Please revise the records below so that every "lens line" reads "intrinsics line", leaving everything else unchanged. Leave the pictures out of your answer.

======

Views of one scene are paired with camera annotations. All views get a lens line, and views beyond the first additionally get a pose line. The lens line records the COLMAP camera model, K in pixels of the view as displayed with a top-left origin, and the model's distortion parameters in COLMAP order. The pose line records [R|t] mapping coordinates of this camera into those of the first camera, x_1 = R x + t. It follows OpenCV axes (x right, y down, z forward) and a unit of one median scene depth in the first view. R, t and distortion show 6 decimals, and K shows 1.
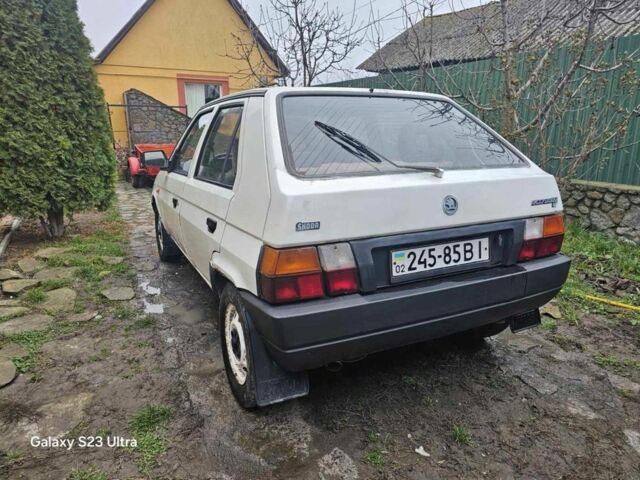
lens RADIAL K [[430.5, 0, 327.8], [0, 430.5, 242.4], [0, 0, 1]] dist [0.071960, -0.068974]
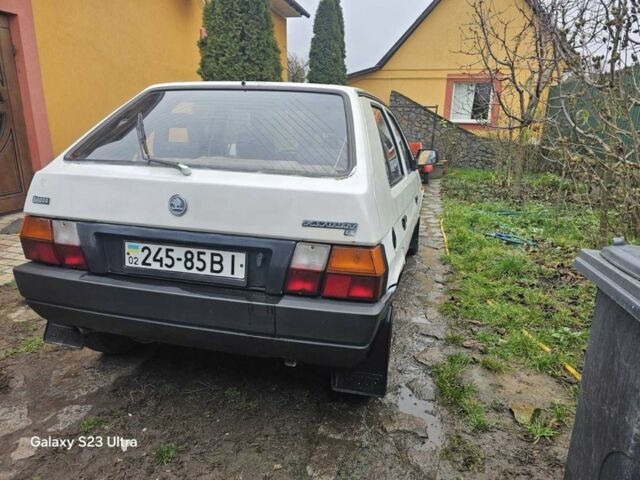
lens RADIAL K [[430.5, 0, 327.8], [0, 430.5, 242.4], [0, 0, 1]] dist [0.071960, -0.068974]
pose [[0.755510, 0.188624, -0.627396, 1.041194], [-0.189386, 0.979650, 0.066469, -0.121493], [0.627167, 0.068603, 0.775858, 0.455092]]
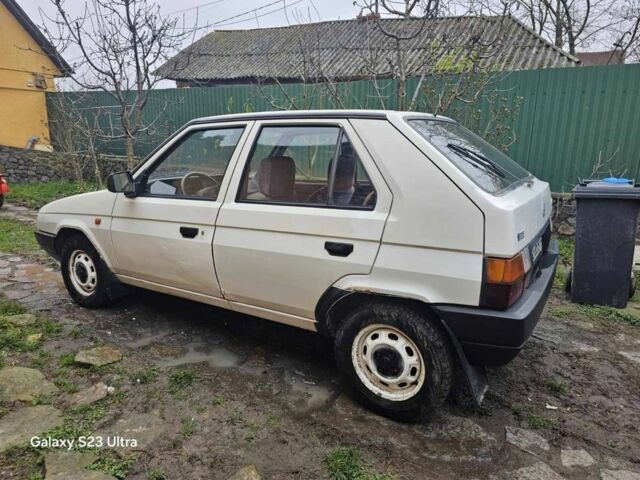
lens RADIAL K [[428.2, 0, 320.0], [0, 428.2, 240.0], [0, 0, 1]] dist [0.032582, -0.000428]
pose [[0.856874, -0.110003, 0.503652, -1.213517], [0.121470, 0.992543, 0.010122, -0.116197], [-0.501010, 0.052505, 0.863847, 0.302143]]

======

Reply to the exercise -
Views of one scene are paired with camera annotations. All views get a intrinsics line, and views beyond the first additionally get a pose line. The intrinsics line records the COLMAP camera model, K in pixels of the view as displayed with a top-left origin, and the model's distortion parameters in COLMAP order. The pose line records [R|t] mapping coordinates of this camera into those of the first camera, x_1 = R x + t. It follows OpenCV axes (x right, y down, z forward) and a unit of one median scene depth in the first view. R, t and distortion show 6 decimals, and K shows 1.
lens RADIAL K [[430.5, 0, 327.8], [0, 430.5, 242.4], [0, 0, 1]] dist [0.071960, -0.068974]
lens RADIAL K [[430.5, 0, 327.8], [0, 430.5, 242.4], [0, 0, 1]] dist [0.071960, -0.068974]
pose [[0.755510, 0.188624, -0.627396, 1.041194], [-0.189386, 0.979650, 0.066469, -0.121493], [0.627167, 0.068603, 0.775858, 0.455092]]
lens RADIAL K [[428.2, 0, 320.0], [0, 428.2, 240.0], [0, 0, 1]] dist [0.032582, -0.000428]
pose [[0.856874, -0.110003, 0.503652, -1.213517], [0.121470, 0.992543, 0.010122, -0.116197], [-0.501010, 0.052505, 0.863847, 0.302143]]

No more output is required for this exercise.